I noticed that a “Race and Equity Tool Kit” was listed in the Sound Transit report. More than any other part of the overall Transit plans, the CID plans needed the application of this Tool Kit. However, I wonder if the Tool Kit is listed in the report as a mere formality and implication that it was considered. I found no evidence that it was actually used.
It is an act of systemic racism if the Tool Kit was not actively, honestly, and realistically applied.
If the Race and Equity Tool Kit was truly used, I believe it would have concluded that the plans would be a catastrophe for the CID. The report cites it “would not impact neighborhood cohesion.” What kind of lame non-benefit is that? In fact, our community has a stronger unity in our opposition to this project.
These plans are the worst encroachment of the CID that I have ever seen in my 80 years. All proposed options should be thrown out. Our neighborhood should be a TRANSIT STOP on the line, not a transit staging center to send people to other parts of the city.
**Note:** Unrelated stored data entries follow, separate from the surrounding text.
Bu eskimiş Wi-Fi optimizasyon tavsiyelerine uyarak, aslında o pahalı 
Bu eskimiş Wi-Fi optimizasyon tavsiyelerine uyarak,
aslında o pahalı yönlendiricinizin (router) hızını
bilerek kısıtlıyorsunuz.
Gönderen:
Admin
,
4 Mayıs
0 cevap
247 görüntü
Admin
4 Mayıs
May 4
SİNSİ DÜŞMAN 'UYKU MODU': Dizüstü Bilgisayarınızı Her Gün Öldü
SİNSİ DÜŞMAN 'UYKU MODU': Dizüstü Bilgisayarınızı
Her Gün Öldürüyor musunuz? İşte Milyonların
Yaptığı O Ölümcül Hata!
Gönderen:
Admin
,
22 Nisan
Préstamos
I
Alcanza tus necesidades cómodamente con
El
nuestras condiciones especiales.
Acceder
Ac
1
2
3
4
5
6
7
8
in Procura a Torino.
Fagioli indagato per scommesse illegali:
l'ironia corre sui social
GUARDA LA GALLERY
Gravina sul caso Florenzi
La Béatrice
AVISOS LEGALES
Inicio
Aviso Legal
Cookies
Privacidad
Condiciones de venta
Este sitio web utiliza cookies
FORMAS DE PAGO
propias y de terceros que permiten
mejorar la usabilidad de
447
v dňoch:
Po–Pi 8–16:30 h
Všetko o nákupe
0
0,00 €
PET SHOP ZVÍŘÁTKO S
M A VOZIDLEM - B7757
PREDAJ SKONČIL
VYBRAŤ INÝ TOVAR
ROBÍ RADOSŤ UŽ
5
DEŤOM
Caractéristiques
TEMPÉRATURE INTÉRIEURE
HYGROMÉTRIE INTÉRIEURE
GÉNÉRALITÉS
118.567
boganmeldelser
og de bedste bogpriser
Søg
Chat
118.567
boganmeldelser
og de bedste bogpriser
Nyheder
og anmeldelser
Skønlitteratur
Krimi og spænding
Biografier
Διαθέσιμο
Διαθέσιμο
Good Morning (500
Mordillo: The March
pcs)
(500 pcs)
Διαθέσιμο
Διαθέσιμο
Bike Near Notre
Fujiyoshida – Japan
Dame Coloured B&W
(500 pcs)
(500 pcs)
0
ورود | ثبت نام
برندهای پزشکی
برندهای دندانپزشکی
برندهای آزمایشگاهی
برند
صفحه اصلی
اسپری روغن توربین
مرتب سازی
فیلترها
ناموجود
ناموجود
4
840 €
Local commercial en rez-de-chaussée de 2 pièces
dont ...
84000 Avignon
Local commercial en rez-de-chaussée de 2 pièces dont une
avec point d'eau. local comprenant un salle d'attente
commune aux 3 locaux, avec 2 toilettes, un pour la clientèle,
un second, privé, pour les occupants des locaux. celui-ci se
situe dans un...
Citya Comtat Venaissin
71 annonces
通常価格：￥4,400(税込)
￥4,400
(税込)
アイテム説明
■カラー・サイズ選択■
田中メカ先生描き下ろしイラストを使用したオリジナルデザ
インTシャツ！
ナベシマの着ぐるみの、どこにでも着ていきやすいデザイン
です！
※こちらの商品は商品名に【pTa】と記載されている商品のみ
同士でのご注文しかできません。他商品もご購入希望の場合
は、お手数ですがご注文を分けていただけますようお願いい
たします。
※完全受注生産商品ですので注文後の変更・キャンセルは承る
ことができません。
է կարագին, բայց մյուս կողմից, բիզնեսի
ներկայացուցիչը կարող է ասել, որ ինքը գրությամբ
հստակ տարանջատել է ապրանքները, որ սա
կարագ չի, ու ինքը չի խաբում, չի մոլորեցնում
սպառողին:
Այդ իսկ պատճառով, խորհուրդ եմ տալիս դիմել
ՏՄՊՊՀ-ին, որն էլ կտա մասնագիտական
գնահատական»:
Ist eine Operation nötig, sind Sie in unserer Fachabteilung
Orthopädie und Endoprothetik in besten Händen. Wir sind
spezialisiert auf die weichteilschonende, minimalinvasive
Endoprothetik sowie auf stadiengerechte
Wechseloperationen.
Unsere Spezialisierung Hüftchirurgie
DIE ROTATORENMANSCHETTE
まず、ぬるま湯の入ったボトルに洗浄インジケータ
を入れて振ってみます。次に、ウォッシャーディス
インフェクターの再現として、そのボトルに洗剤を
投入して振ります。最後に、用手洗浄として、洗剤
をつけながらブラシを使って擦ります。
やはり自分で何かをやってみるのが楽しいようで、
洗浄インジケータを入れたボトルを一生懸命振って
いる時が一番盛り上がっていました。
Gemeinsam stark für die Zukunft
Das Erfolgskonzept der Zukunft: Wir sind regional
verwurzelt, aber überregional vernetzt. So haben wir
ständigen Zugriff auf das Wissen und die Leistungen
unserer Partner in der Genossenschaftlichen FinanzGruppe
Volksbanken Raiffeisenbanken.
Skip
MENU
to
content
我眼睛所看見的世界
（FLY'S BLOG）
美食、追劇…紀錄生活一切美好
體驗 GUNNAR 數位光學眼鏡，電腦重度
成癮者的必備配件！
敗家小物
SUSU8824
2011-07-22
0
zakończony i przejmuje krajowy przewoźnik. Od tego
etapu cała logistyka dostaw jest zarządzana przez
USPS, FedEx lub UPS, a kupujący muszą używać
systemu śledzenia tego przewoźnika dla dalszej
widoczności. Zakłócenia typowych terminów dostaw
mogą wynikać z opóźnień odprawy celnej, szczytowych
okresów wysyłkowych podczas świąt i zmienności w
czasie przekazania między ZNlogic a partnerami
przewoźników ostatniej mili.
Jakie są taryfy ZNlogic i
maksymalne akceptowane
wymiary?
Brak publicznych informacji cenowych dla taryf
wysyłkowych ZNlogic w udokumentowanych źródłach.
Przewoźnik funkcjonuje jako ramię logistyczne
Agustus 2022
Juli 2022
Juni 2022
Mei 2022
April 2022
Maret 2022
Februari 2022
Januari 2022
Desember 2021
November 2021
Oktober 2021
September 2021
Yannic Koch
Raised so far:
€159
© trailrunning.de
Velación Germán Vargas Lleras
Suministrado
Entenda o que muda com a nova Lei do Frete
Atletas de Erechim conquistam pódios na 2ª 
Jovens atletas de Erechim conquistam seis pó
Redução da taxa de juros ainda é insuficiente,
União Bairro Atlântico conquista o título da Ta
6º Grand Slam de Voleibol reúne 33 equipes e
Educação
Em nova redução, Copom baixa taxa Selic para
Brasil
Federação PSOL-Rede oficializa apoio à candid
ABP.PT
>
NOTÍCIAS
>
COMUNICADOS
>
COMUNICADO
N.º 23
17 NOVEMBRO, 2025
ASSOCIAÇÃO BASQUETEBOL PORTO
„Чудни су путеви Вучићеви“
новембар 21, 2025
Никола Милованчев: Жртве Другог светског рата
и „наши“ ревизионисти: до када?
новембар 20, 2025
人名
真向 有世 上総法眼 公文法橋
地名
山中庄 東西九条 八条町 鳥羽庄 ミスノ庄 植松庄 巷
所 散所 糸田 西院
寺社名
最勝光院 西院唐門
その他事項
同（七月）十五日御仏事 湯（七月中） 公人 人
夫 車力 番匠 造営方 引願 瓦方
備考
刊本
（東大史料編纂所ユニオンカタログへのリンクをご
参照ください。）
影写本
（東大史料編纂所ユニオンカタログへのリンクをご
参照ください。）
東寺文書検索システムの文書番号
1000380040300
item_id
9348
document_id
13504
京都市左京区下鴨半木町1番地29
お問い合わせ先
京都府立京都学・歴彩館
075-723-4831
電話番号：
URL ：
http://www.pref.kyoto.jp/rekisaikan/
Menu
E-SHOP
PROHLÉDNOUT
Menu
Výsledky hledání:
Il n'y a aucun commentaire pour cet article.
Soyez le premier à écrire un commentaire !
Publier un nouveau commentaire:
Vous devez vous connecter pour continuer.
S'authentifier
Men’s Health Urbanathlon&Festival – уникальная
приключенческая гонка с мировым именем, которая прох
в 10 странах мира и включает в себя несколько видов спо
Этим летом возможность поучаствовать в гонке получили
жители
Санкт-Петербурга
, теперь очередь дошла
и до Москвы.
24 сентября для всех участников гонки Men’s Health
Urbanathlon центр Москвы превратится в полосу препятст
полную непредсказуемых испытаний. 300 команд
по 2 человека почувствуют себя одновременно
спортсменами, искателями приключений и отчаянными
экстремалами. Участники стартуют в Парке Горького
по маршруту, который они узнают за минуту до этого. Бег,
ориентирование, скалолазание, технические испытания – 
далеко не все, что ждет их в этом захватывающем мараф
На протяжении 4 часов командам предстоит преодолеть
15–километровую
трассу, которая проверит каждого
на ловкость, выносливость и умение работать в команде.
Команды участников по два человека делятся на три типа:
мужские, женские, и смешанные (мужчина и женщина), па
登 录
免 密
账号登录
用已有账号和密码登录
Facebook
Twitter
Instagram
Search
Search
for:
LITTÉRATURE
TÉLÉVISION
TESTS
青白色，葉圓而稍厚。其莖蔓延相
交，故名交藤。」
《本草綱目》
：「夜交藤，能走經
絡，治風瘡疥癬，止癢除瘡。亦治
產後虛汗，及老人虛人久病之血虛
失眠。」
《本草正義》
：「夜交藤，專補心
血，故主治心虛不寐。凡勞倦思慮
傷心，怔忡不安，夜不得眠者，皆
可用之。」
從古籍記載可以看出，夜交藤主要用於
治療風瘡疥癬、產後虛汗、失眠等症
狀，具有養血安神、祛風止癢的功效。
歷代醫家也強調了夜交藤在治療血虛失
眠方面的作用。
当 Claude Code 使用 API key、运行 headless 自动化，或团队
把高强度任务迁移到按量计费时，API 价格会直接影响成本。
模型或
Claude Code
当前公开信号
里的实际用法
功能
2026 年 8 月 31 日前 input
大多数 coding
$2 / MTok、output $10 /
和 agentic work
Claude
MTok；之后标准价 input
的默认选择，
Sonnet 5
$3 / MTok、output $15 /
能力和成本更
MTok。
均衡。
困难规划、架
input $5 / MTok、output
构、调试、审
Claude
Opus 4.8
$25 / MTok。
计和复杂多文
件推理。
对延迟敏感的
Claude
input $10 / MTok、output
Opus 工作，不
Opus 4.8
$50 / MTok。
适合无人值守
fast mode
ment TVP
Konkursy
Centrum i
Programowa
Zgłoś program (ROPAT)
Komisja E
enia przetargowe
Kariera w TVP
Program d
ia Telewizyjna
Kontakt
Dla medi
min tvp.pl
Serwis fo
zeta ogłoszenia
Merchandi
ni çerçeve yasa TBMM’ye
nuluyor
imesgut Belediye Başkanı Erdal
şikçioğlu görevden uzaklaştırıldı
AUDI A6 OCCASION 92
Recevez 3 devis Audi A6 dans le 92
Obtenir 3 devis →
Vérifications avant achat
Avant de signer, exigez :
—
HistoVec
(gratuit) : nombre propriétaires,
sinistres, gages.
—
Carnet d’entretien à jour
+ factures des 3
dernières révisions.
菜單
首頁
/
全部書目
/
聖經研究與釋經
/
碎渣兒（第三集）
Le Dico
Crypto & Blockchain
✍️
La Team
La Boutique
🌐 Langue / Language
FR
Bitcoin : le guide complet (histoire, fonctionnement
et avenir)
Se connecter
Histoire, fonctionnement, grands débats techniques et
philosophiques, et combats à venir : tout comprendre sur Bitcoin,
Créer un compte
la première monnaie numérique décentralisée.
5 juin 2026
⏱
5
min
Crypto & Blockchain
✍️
Every encroachment into the CID has NOT been for our benefit. We end up paying the price of safety, health endangerment, and economic loss. Even if it was unintentional or unconscious, every encroachment has contained some form of mainstream racism—systemic racism, institutional racism, economic racism, and/or environmental racism.
ENOUGH! Do not inflict another land-grabbing and exploitive encroachment on our neighborhood! The most sane and humane choice is NO Transit plans in the CID.
Betty Lau says
A good summary of the history, which includes the 1882 Chinese Exclusion Act, the 1935 Tydings-McDuffie Act changing Filipino entry to the US from “unlimited” to 50 per year (as well as granting independence), and the 1942 Japanese American Incarceration. And let’s not forget the taking of 4th Avenue, part of the Seattle landmark ISRD, for the future Transit Tunnel in the 1980s. The staging area land, slated for community benefit, was sold to Vulcan. While openly discriminatory “laws” wouldn’t pass muster today, they are replaced by “eminent domain” based on “fair market value.” In the case of the National Register Seattle Chinatown Historic District, historic protections can be set aside if the infrastructure project can show the alternative would be so onerous as to make the project impossible. Therefore, it is to Sound Transit’s advantage to emphasize the huge cost and gigantic inconvenience of the 4th Avenue route over 5th Avenue.